I could walk into any Cracker Barrel in the South, see the people eating there, and express surprise at the fact that they don't strike me as the direct inheritors of the works of T.S. Eliot, William Faulkner, Flannery O'Connor or, for that matter, Reynolds Price. But since I already *own* that part of me which is American, and, to be even more specific, Southern American - I won't be moved to do that. If you're comfortable with looking at people from within as opposed to without, you more readily judge them on individual characteristics.

You're looking at Russia from without - while at the same time claiming ownership of a particular identity ("Hell is your people", is the title of your post - so you do associate with Russia on one level or another, no?), and that can be difficult to do. You want to recognize societal patterns (be they homelessness or something as mundane as the amount of Russians who smoke), but it's far too easy to slip into caricature. Because - after all, who gets to represent Russia? The choice in all of these discussion is either someone unfortunate (like in the picture you posted), or else someone very glamorous - neither image is one that I quite get as a journalist in particular - as someone who writes about what's happening in Russia almost every day.
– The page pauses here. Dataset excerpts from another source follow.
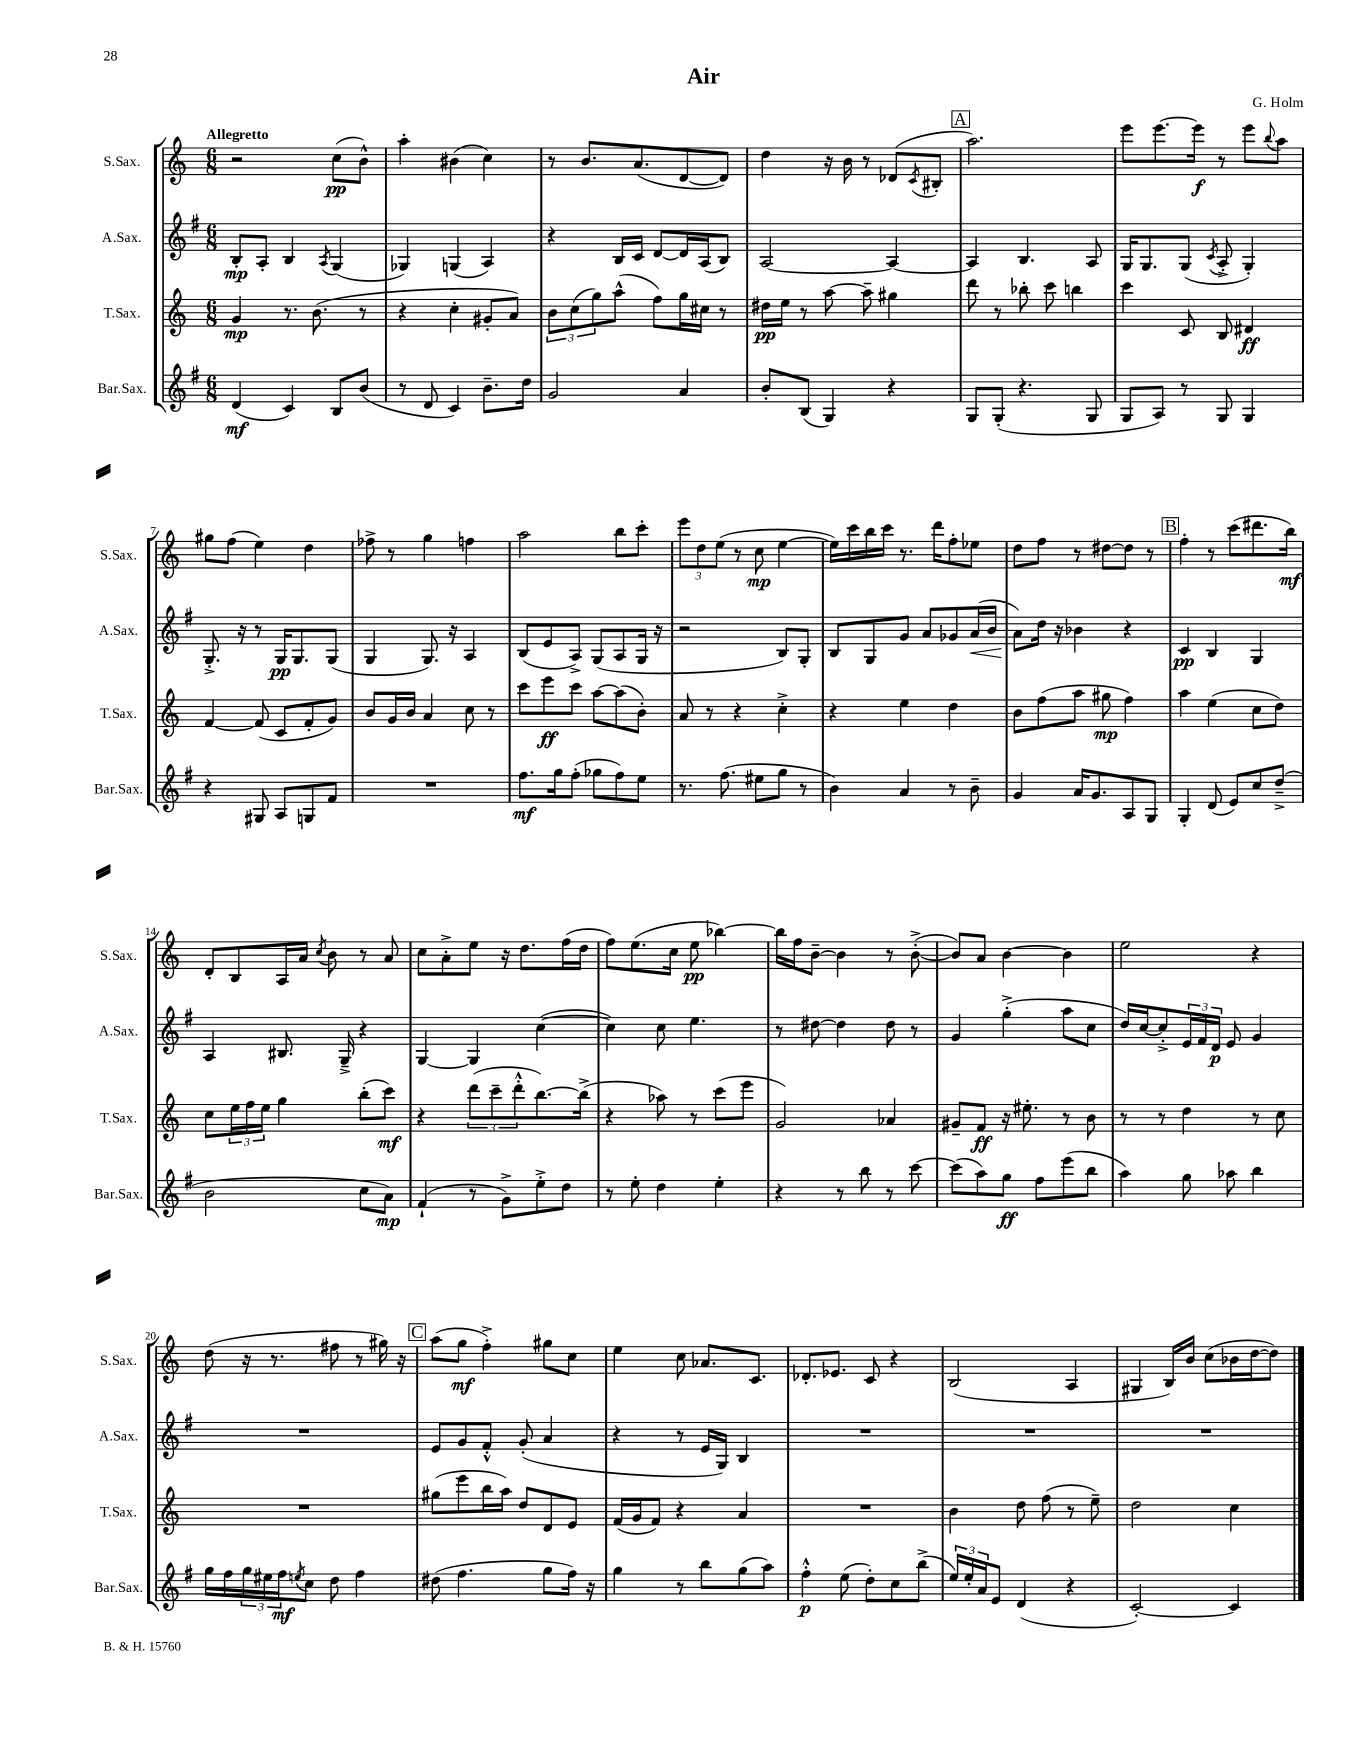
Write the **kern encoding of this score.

**kern	**dynam	**kern	**dynam	**kern	**dynam	**kern	**dynam
*part4	*part4	*part3	*part3	*part2	*part2	*part1	*part1
*staff4	*staff4	*staff3	*staff3	*staff2	*staff2	*staff1	*staff1
*I"Bar.Sax.	*	*I"T.Sax.	*	*I"A.Sax.	*	*I"S.Sax.	*
*I'Bar.Sax.	*	*I'T.Sax.	*	*I'A.Sax.	*	*I'S.Sax.	*
*clefG2	*	*clefG2	*	*clefG2	*	*clefG2	*
*k[f#]	*	*k[]	*	*k[f#]	*	*k[]	*
*M6/8	*	*M6/8	*	*M6/8	*	*M6/8	*
=1	=1	=1	=1	=1	=1	=1	=1
!	!	!	!	!	!	!LO:TX:a:B:t=Allegretto	!
(4d/	mf	4g/	mp	8B'/L	mp	2r	.
.	.	.	.	8A'/J	.	.	.
4c/)	.	8.r	.	4B/	.	.	.
.	.	(8.b\	.	.	.	.	.
.	.	.	.	8qA/	.	.	.
8B/L	.	.	.	(4G/	.	(8cc\L	pp
(8b/J	.	8r	.	.	.	8b^^\J)	.
=2	=2	=2	=2	=2	=2	=2	=2
8r	.	4r	.	4G-X/)	.	4aa'\	.
8d/	.	.	.	.	.	.	.
4c/)	.	4cc'\	.	(4Gn/	.	(4b#X\	.
8.b~\L	.	8g#X'/L	.	4A/)	.	4cc\)	.
.	.	8a/J)	.	.	.	.	.
16dd\Jk	.	.	.	.	.	.	.
=3	=3	=3	=3	=3	=3	=3	=3
2g/	.	12b\L	.	4r	.	8r	.
.	.	(12cc\	.	.	.	.	.
.	.	.	.	.	.	8.b/L	.
.	.	12gg\)	.	.	.	.	.
.	.	(8aa^^\J	.	16B/LL	.	.	.
.	.	.	.	16c/JJ	.	(8.a/	.
.	.	8ff\L)	.	[8d/L	.	.	.
4a/	.	16gg\L	.	16d/L]	.	[8d/	.
.	.	16cc#X\JJ	.	(16A/J	.	.	.
.	.	8r	.	8B/J)	.	8d/J])	.
=4	=4	=4	=4	=4	=4	=4	=4
8b'/L	.	16dd#X\LL	pp	[2A/	.	4dd\	.
.	.	16ee\JJ	.	.	.	.	.
(8B/J	.	8r	.	.	.	.	.
4G/)	.	[8aa\	.	.	.	16r	.
.	.	.	.	.	.	16b\	.
.	.	8aa~\]	.	.	.	8r	.
4r	.	4gg#X\	.	4A/_	.	(8d-X/L	.
.	.	.	.	.	.	8qc/	.
.	.	.	.	.	.	8B#X'/J	.
!!LO:REH:place=s1:t=A
=5	=5	=5	=5	=5	=5	=5	=5
8G/L	.	8ddd\	.	4A/]	.	2.aa\)	.
(8G'/J	.	8r	.	.	.	.	.
4.r	.	8bb-X'\	.	4.B/	.	.	.
.	.	8ccc\	.	.	.	.	.
.	.	4bbn\	.	.	.	.	.
8G/	.	.	.	8A/	.	.	.
=6	=6	=6	=6	=6	=6	=6	=6
8G/L	.	4ccc\	.	16G/KL	.	8eee\L	.
.	.	.	.	8.G/	.	.	.
8A/J)	.	.	.	.	.	[8.eee\	.
8r	.	8c/	.	(8G/J	.	.	.
.	.	.	.	.	.	16eee\Jk]	f
.	.	.	.	8qc/	.	.	.
8G/	.	8B/	.	8A'^/	.	8r	.
4G/	.	4d#X/	ff	4G'/)	.	8eee\L	.
.	.	.	.	.	.	8qqbb/	.
.	.	.	.	.	.	8aa\J	.
!!LO:LB:g=z
=7	=7	=7	=7	=7	=7	=7	=7
4r	.	[4f/	.	8.G'^/	.	8gg#X\L	.
.	.	.	.	.	.	(8ff\J	.
.	.	.	.	16r	.	.	.
8G#X/	.	(8f/]	.	8r	.	4ee\)	.
8A/L	.	8c/L	.	16G/KL	pp	.	.
.	.	.	.	8.G/	.	.	.
8Gn/	.	8f'/	.	.	.	4dd\	.
8f#/J	.	8g/J)	.	(8G/J	.	.	.
=8	=8	=8	=8	=8	=8	=8	=8
2.r	.	8b/L	.	4G/	.	8ff-X^\	.
.	.	16g/L	.	.	.	8r	.
.	.	16b/JJ	.	.	.	.	.
.	.	4a/	.	8.G/)	.	4gg\	.
.	.	.	.	16r	.	.	.
.	.	8cc\	.	4A/	.	4ffn\	.
.	.	8r	.	.	.	.	.
=9	=9	=9	=9	=9	=9	=9	=9
8.ff#\L	mf	8ccc\L	.	(8B/L	.	2aa\	.
.	.	8eee\	ff	8e/	.	.	.
16gg\k	.	.	.	.	.	.	.
(8ff#'\J	.	8ccc\J	.	8A^/J)	.	.	.
8gg-X\L	.	[8aa\L	.	(8G/L	.	.	.
8ff#\)	.	(8aa\]	.	8A/	.	8bb\L	.
8ee\J	.	8b'\J)	.	16G/Jk	.	8ccc'\J	.
.	.	.	.	16r	.	.	.
=10	=10	=10	=10	=10	=10	=10	=10
8.r	.	8a/	.	2r	.	12eee\L	.
.	.	.	.	.	.	12dd\	.
.	.	8r	.	.	.	.	.
.	.	.	.	.	.	(12ee\J	.
(8.ff#\	.	.	.	.	.	.	.
.	.	4r	.	.	.	8r	.
8ee#X\L	.	.	.	.	.	8cc\	mp
8gg\J	.	4cc'^\	.	8B/L)	.	[4ee\	.
8r	.	.	.	8G'/J	.	.	.
=11	=11	=11	=11	=11	=11	=11	=11
4b\)	.	4r	.	8B/L	.	16ee\LL])	.
.	.	.	.	.	.	16ccc\	.
.	.	.	.	8G/	.	16bb\	.
.	.	.	.	.	.	16ccc\JJ	.
4a/	.	4ee\	.	8g/J	.	8.r	.
.	.	.	.	8a/L	.	.	.
.	.	.	.	.	.	16ddd\KL	.
8r	.	4dd\	.	8g-X/	.	8ff'\	.
!	!	!	!	!	!LO:HP:b	!	!
8b~\	.	.	.	(16a/L	<	8ee-X\J	.
.	.	.	.	16b/JJ	.	.	.
=12	=12	=12	=12	=12	=12	=12	=12
4g/	.	8b\L	.	8a\L)	.	8dd\L	.
.	.	(8ff\	.	16dd\Jk	[	8ff\J	.
.	.	.	.	16r	.	.	.
16a/KL	.	8aa\J	.	4b-X\	.	8r	.
8.g/	.	.	.	.	.	.	.
.	.	8gg#X\	mp	.	.	[8dd#X\L	.
8A/	.	4ff\)	.	4r	.	8dd#\J]	.
8G/J	.	.	.	.	.	8r	.
!!LO:REH:place=s1:t=B
=13	=13	=13	=13	=13	=13	=13	=13
4G'/	.	4aa\	.	4c/	pp	4ff'\	.
(8d/	.	(4ee\	.	4B/	.	8r	.
8e/L)	.	.	.	.	.	(8ccc\L	.
8cc/	.	8cc\L	.	4G/	.	8.ddd#X\	.
(8dd~^/J	.	8dd\J)	.	.	.	.	.
.	.	.	.	.	.	16bb\Jk)	mf
!!LO:LB:g=z
=14	=14	=14	=14	=14	=14	=14	=14
2b\	.	8cc\L	.	4A/	.	8d'/L	.
.	.	24ee\L	.	.	.	8B/	.
.	.	24ff\	.	.	.	.	.
.	.	24ee\JJ	.	.	.	.	.
.	.	4gg\	.	8.B#X/	.	16A/L	.
.	.	.	.	.	.	16a/JJ	.
.	.	.	.	.	.	8qcc/	.
.	.	.	.	.	.	8b\	.
.	.	.	.	16G~^/	.	.	.
8cc\L	.	(8bb'\L	.	4r	.	8r	.
8a\J)	mp	8ccc\J)	mf	.	.	8a/	.
=15	=15	=15	=15	=15	=15	=15	=15
(4f#`/	.	4r	.	[4G/	.	8cc\L	.
.	.	.	.	.	.	8a'^\	.
8r	.	(12ddd\L	.	4G/]	.	8ee\J	.
.	.	12ccc~\	.	.	.	.	.
8g^\L)	.	.	.	.	.	16r	.
.	.	12ddd'^^\	.	.	.	.	.
.	.	.	.	.	.	8.dd\L	.
8ee'^\	.	[8.bb\)	.	([4cc\	.	.	.
8dd\J	.	.	.	.	.	(16ff\L	.
.	.	(16bb^\Jk]	.	.	.	16dd\JJ	.
=16	=16	=16	=16	=16	=16	=16	=16
8r	.	4r	.	4cc\])	.	8ff\L)	.
8ee'\	.	.	.	.	.	(8.ee\	.
4dd\	.	8aa-X\)	.	8cc\	.	.	.
.	.	.	.	.	.	16cc\Jk	.
.	.	8r	.	4.ee\	.	8ee\	pp
4ee'\	.	(8ccc\L	.	.	.	[4bb-X\)	.
.	.	8eee\J	.	.	.	.	.
=17	=17	=17	=17	=17	=17	=17	=17
4r	.	2g/)	.	8r	.	16bb-\LL]	.
.	.	.	.	.	.	16ff\J	.
.	.	.	.	[8dd#X\	.	[8b~\J	.
8r	.	.	.	4dd#\]	.	4b\]	.
8bb\	.	.	.	.	.	.	.
8r	.	4a-X/	.	8dd#\	.	8r	.
[8ccc\	.	.	.	8r	.	([8b'^\	.
=18	=18	=18	=18	=18	=18	=18	=18
(8ccc\L]	.	8g#X~/L	.	4g/	.	8b/L])	.
8aa\)	.	8f/J	ff	.	.	8a/J	.
8gg\J	ff	16r	.	(4gg'^\	.	[4b\	.
.	.	8.ee#X'\	.	.	.	.	.
8ff#\L	.	.	.	.	.	.	.
(8eee\	.	8r	.	8aa\L	.	4b\]	.
8bb\J	.	8b\	.	8cc\J	.	.	.
=19	=19	=19	=19	=19	=19	=19	=19
4aa\)	.	8r	.	16dd/LL)	.	2ee\	.
.	.	.	.	[16cc/J	.	.	.
.	.	8r	.	8cc'^/]	.	.	.
8gg\	.	4dd\	.	24e/L	.	.	.
.	.	.	.	24f#/	.	.	.
.	.	.	.	24d/JJ	p	.	.
8aa-X\	.	.	.	8e/	.	.	.
4bb\	.	8r	.	4g/	.	4r	.
.	.	8cc\	.	.	.	.	.
!!LO:LB:g=z
=20	=20	=20	=20	=20	=20	=20	=20
16gg\LL	.	2.r	.	2.r	.	(8dd\	.
16ff#\	.	.	.	.	.	.	.
24gg\	.	.	.	.	.	16r	.
24ee#X\	.	.	.	.	.	.	.
.	.	.	.	.	.	8.r	.
24ff#\J	mf	.	.	.	.	.	.
8qeen/	.	.	.	.	.	.	.
8cc\J	.	.	.	.	.	.	.
8dd\	.	.	.	.	.	8ff#X\	.
4ff#\	.	.	.	.	.	8r	.
.	.	.	.	.	.	16gg#X\)	.
.	.	.	.	.	.	16r	.
!!LO:REH:place=s1:t=C
=21	=21	=21	=21	=21	=21	=21	=21
(8dd#X\	.	(8gg#X\L	.	8e/L	.	(8aa\L	.
4.ff#\	.	8eee\	.	8g/	.	8gg\J	mf
.	.	16bb\L	.	8f#'^^/J	.	4ff'^\)	.
.	.	16aa\JJ)	.	.	.	.	.
.	.	8dd/L	.	(8g'/	.	.	.
8gg\L	.	8d/	.	4a/	.	8gg#X\L	.
16ff#\Jk)	.	8e/J	.	.	.	8cc\J	.
16r	.	.	.	.	.	.	.
=22	=22	=22	=22	=22	=22	=22	=22
4gg\	.	(16f/LL	.	4r	.	4ee\	.
.	.	16g/J	.	.	.	.	.
.	.	8f/J)	.	.	.	.	.
8r	.	4r	.	8r	.	8cc\	.
8bb\L	.	.	.	16e/LL	.	8.a-X/L	.
.	.	.	.	16G/JJ)	.	.	.
(8gg\	.	4a/	.	4B/	.	.	.
.	.	.	.	.	.	8.c/J	.
8aa\J)	.	.	.	.	.	.	.
=23	=23	=23	=23	=23	=23	=23	=23
4ff#'^^\	p	2.r	.	2.r	.	8.d-X'/L	.
.	.	.	.	.	.	8.e-X/J	.
(8ee\	.	.	.	.	.	.	.
8dd'\L)	.	.	.	.	.	8c/	.
8cc\	.	.	.	.	.	4r	.
(8bb^\J	.	.	.	.	.	.	.
=24	=24	=24	=24	=24	=24	=24	=24
24ee/LL)	.	4b\	.	2.r	.	(2B/	.
24ee'/	.	.	.	.	.	.	.
24a/J	.	.	.	.	.	.	.
8e/J	.	.	.	.	.	.	.
(4d/	.	8dd\	.	.	.	.	.
.	.	(8ff\	.	.	.	.	.
4r	.	8r	.	.	.	4A/	.
.	.	8ee~\)	.	.	.	.	.
=25	=25	=25	=25	=25	=25	=25	=25
[2c'/)	.	2dd\	.	2.r	.	4G#X/	.
.	.	.	.	.	.	16B/LL)	.
.	.	.	.	.	.	16b/JJ	.
.	.	.	.	.	.	(8cc\L	.
4c/]	.	4cc\	.	.	.	16b-X\L	.
.	.	.	.	.	.	[16dd\J	.
.	.	.	.	.	.	8dd\J])	.
==	==	==	==	==	==	==	==
*-	*-	*-	*-	*-	*-	*-	*-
On a personal note, I don't like *most* people, regardless of which passport they carry. I'm a bit of a misanthrope, truth be told (something I'm trying to move away from, because it can be exhausting). I rather liked my life in the States (I've also found gallivanting about in places like Dubai to be pleasant) - I find Russia is a rougher place to live. But I'm not surprised by that, and don't ascribe it to any particular "hell" that's been put in place to torture anyone's sensibilities. To me, it's a matter of everything from geo-political history to good old political apathy. So when I see a post like yours referencing something I had written - I naturally become surprised.